Segal Centre features more Jewish content in 2018-19 season

Lisa Rubin unveils the Segal Centre’s 2018-19 theatre season, which opens with Once. (Leslie Schachter photo)

Jewish content is being strengthened at Montreal’s Segal Centre for Performing Arts in the coming season, with three of the seven plays in the subscription series featuring Jewish themes, and the return of a full Yiddish production.

Segal executive and artistic director Lisa Rubin is especially pleased to have landed Indecent, the new Broadway drama by Pulitzer Prize-winning playwright Paula Vogel, which is based on the true story of a scandal that broke out over a Yiddish play almost a century ago.

An English version of Sholem Asch’s God of Vengeance was shut down and its producer and cast jailed on obscenity charges, when it premiered on Broadway in 1923.

The public was shocked by the depiction of a lesbian relationship on stage and the Jewish community was uncomfortable, to put it mildly, with this tale of a low-life Jewish brothel keeper.

Rubin, who directs Indecent – which will run from April 28 to May 19, 2019 – thinks the play is a tribute to all who take risks in the name of artistic freedom. God of Vengeance was staged at the Segal by the Dora Wasserman Yiddish Theatre (DWYT) during the 2005-06 season.

Earlier in the Segal’s 2018-19 season, which was unveiled on April 11, the off-beat musical Old Stock: A Refugee Love Story – which debuted last year in Halifax, the home of folk musician Ben Caplan, who co-wrote the songs and stars in the production – will be staged.


Old Stock was written by Canadian playwright Hannah Moscovitch, who drew on the experience of her Romanian-Jewish great-grandparents who arrived in Canada in 1908. It’s being put on in association with the St-Ambroise Montreal Fringe Festival – a first for the Segal – from Dec. 4-16.

The season will close in June 2019 with a two-week run of A Century Songbook, which will be produced by the DWYT in English, French, Yiddish, Hebrew and Russian.

Written by Edit Kuper and directed by Audrey Finkelstein, this montage of songs and stories was created for Federation CJA’s 100th anniversary and had just four performances last fall.

Rubin said there was fervent demand for an encore and this version will be slightly expanded from the 80-minute original, which looks back at the history of the Montreal Jewish community.

The DWYT will mount an all-Yiddish production of A Bintel Brief in the fall. This beloved show is inspired by the letters sent to an advice columnist in the New York Yiddish newspaper the Forward, which reveal much about the Jewish immigrant experience in the early 20th century.
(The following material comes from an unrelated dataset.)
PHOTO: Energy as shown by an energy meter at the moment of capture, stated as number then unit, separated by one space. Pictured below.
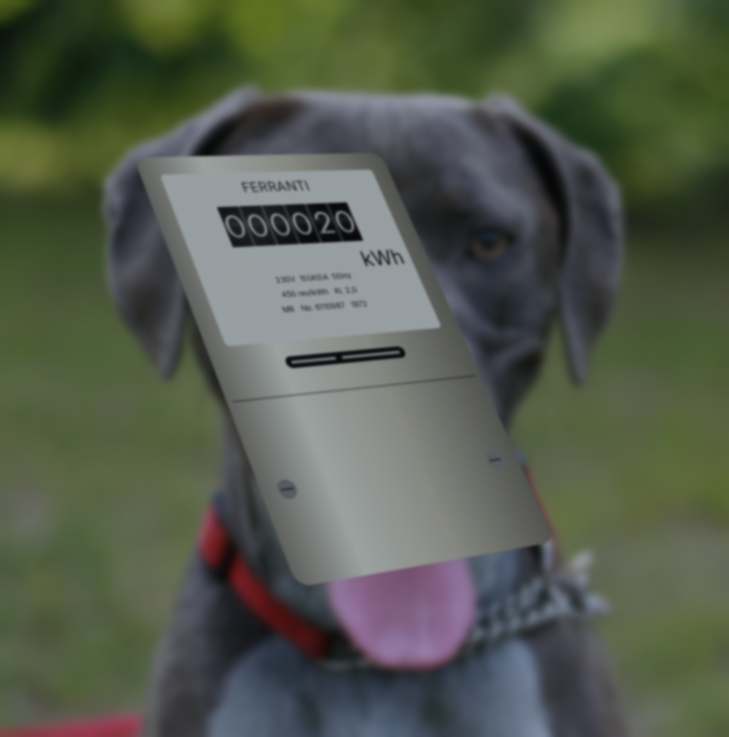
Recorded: 20 kWh
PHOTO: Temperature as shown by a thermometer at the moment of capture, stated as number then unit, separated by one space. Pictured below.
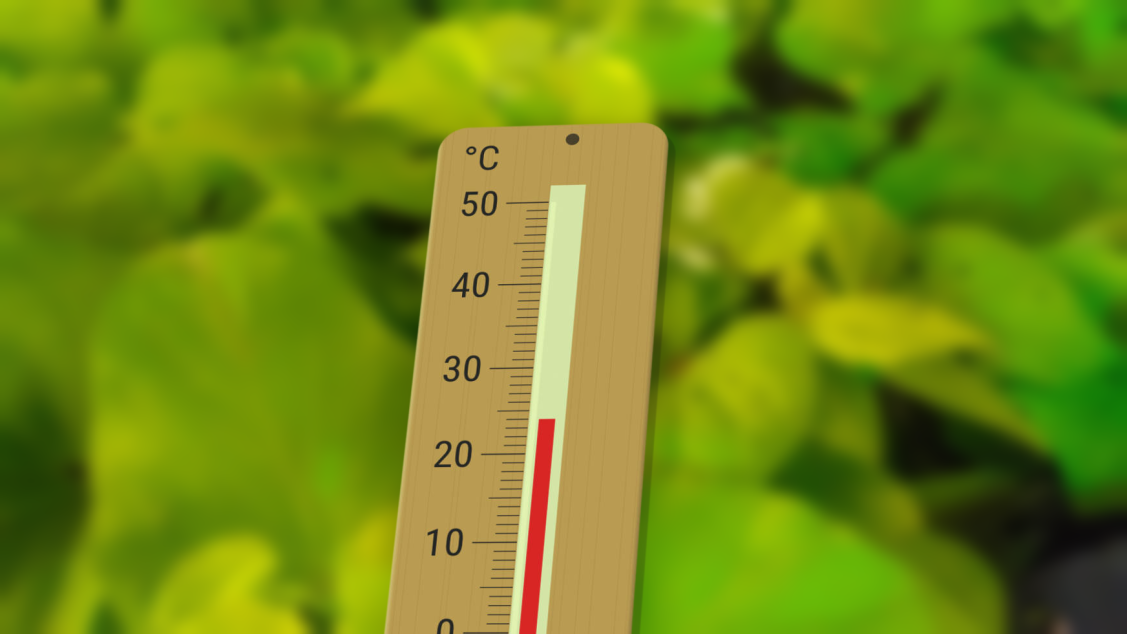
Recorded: 24 °C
The DWYT, which is marking its 60th year, is also planning a reading of God of Vengeance, in connection with Indecent and a new Purim Spectacular involving audience participation, similar to its popular Hanukkah singalong.

Other plays in the subscription series include:

  • Once, a musical love story set in Dublin, which opens the season (Oct. 7-28);
  • A Doll’s House, Part 2 (Nov. 18-Dec. 9), a “sharp and witty” imagined sequel to Henrik Ibsen’s classic set 15 years after Nora literally slammed the door on her stifling marriage. It will be Caitlin Murphy’s directorial debut;
  • Children of God (Jan. 20-Feb. 10), Corey Payette’s thought-provoking musical that evokes the shattering experience of indigenous people in Canada’s residential schools; and
  • Boom X (Feb. 14-March 10), Rick Miller’s sequel to Boom, which was a hit during the Segal’s 2015-16 season thanks to its multimedia blending of songs and news stories from his mother’s youth. This one picks up from there, travelling from Woodstock to 1995, reflecting the youth of Generation X.

It was also announced that the Segal’s main 306-seat hall will be named the Sylvan Adams Theatre, in recognition of a major donation from the former Quebec real estate developer who now lives in Israel.

Mount Royal MP Anthony Housefather also revealed the government’s contribution of more than $650,000 to the Segal, through the Canada Cultural Investment Fund. Housefather said that the Segal will receive $45,000 from the Canada Arts Presentation Fund, as well.

While thankful for the federal support, Rubin noted that funding from all three levels of government represents less than four per cent of the Segal’s budget. Tickets sales cover another 25 per cent, so private philanthropy remains critical to the Segal’s viabilityTwo Segal productions from this season are going on tour: Bad Jews will be at Toronto’s Harold Green Theatre in October and The Hockey Sweater: A Musical is playing at the National Arts Centre in Ottawa in December.